Most listings were uninspiring. 90% of jobs wanted web scrapers that rotated IPs to get around banning, and others wanted to pay $5 an hour for a 10x, business revolutionizing engineer. I wanted to find a well-scoped and tractable problem to tackle and stumbled upon a request for an image recognition task.
My previous experience with CV models have been primarily for classification purposes, so I thought this would be a fun opportunity to learn something new. So the provided training data consisted of single icon images like this: And then composite images that almost looked like a slot machine.
Given my rather uninitiated knowledge of object recognition, I googled the best frameworks for these problems. I landed on https://yolov8.com/ which seemed promising given its popularity in searches, and it appeared to outperform other methods while still being actively developed.
The main problem is that the sample job listing provided such few images for training. We ultimately wanted objection recognition on the screen images and then a print out of the objects list.
I was only provided 4 screen images and a handful of images with singular icons. I wanted to keep 2 images for training, 1 for validation (parameter fine-tuning), and 1 for holdout testing. So I carefully selected the 2 screen images for training that had each possible icon and took screenshots of each icon within the images. I did the same for the image in the validation set. I then used labelimg to label the images within the separate screenshots, and then also to label each icon in the holistic screen images. We initiated the model from the base yolov8s model and fine-tuned the model on the available image set. The result on the holdout test image was promising. I'm not sure of the image post-processing that made it appear more like a negative, but it worked reasonably well.

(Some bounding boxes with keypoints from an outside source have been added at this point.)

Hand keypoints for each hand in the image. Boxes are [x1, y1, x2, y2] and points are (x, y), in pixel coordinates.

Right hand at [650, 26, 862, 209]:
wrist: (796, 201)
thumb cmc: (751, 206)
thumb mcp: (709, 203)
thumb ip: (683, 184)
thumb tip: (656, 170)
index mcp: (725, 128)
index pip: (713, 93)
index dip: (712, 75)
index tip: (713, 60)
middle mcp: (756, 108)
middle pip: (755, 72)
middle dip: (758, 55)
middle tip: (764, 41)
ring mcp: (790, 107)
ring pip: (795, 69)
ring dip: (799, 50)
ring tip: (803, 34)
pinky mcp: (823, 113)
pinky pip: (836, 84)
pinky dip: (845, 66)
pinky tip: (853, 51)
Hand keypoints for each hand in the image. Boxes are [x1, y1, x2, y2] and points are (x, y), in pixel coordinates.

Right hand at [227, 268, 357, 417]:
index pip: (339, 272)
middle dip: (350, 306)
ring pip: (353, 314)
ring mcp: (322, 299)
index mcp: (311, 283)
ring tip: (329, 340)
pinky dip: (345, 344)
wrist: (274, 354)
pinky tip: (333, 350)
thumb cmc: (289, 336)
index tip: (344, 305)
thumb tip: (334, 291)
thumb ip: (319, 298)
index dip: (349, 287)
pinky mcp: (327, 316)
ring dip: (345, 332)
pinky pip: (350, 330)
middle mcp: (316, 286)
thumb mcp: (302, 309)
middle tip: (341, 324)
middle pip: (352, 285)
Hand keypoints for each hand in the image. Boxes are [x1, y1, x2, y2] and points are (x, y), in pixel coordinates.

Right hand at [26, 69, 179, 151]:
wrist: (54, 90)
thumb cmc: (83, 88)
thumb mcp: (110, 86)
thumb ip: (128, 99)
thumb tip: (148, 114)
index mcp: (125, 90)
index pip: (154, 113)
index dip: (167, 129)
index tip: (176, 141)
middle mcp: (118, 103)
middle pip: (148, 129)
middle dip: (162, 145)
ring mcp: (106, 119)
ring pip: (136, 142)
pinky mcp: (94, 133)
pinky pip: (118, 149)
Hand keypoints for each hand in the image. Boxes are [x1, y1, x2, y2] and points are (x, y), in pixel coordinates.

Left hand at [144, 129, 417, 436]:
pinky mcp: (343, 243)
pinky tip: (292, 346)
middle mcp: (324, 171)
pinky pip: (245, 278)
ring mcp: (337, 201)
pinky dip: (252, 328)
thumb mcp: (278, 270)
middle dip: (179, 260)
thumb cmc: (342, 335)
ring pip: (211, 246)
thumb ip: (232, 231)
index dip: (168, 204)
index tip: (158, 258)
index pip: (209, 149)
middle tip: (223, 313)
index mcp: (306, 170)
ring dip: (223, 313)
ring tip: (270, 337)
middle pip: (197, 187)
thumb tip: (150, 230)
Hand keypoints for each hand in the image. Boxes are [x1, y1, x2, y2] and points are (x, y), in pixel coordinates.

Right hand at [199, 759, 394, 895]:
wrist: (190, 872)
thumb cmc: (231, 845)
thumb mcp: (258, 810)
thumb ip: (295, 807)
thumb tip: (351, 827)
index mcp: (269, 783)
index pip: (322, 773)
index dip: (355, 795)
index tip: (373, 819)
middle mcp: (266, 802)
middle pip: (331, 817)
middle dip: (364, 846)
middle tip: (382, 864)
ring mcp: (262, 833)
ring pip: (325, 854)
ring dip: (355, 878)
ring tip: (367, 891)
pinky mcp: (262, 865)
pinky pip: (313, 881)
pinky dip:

This was an interesting exercise in building an obviously overfit model for this specific task given the really limited training data. I initially only trained the model on the few single icons for too few epochs, and it returned nothing. However, it improved once I added the additional screenshotted icons from the screen composites. I also managed to improve performance by reducing the transformations. Typically, we want to transform the objects via rotation, reflection, etc. to prevent overwriting. But I knew additional constraints of the task such as the fact that we would never pass an upside or reflected "princess" image. It was a quick and nifty project that I can see actually being useful to know in the future.